__TASK__
How many of the lines below hold the string "только"? Say only the number.

__Transcribed page contents__
▬▬▬

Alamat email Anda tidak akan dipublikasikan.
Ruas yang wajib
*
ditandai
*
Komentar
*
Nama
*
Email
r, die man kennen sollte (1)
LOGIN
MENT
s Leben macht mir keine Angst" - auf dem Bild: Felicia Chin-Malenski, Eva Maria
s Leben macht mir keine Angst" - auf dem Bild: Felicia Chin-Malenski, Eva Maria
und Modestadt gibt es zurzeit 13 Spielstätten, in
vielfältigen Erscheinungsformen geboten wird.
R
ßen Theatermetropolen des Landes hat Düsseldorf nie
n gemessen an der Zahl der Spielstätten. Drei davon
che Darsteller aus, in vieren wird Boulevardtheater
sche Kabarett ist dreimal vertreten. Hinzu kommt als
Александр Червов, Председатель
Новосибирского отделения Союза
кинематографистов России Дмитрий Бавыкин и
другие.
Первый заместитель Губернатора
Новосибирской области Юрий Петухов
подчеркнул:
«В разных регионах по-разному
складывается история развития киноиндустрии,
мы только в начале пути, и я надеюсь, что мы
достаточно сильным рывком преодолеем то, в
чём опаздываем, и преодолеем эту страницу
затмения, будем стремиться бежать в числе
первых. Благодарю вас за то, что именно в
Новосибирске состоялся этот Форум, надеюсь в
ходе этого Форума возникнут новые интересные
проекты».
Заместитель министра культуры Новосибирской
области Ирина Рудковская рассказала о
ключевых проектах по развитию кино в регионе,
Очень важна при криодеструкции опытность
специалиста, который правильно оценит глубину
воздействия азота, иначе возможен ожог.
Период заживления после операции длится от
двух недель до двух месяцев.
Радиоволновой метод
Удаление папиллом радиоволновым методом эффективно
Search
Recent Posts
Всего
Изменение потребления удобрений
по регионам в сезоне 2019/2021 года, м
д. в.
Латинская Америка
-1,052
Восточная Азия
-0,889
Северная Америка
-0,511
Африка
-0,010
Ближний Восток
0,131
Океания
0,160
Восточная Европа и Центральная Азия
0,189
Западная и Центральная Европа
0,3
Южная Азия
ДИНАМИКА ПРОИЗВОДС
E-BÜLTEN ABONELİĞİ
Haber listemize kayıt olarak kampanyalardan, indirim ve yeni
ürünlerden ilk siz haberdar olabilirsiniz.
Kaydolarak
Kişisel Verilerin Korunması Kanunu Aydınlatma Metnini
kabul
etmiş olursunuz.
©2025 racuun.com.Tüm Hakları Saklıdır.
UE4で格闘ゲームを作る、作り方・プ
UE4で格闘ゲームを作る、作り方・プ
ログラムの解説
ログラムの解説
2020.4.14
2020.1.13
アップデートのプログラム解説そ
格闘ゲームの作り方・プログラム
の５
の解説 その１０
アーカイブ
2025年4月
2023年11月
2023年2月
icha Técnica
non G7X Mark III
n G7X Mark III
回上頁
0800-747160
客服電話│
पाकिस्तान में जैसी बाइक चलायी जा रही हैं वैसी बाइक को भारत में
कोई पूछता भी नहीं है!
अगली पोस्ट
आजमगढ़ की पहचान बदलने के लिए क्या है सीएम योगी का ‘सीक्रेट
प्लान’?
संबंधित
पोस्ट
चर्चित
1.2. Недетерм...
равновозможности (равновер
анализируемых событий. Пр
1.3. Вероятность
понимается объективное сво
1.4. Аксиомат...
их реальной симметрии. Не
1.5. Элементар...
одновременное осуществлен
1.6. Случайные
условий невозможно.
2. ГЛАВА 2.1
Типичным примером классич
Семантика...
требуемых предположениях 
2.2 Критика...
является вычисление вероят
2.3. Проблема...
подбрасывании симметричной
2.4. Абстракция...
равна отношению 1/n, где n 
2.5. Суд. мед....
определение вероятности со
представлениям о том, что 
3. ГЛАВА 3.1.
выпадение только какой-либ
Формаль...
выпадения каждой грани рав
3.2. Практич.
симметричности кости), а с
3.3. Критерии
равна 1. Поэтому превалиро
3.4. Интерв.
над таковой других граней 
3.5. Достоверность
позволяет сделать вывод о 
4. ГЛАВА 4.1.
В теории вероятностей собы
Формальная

▬▬▬

__EXERCISE SOLUTION__
2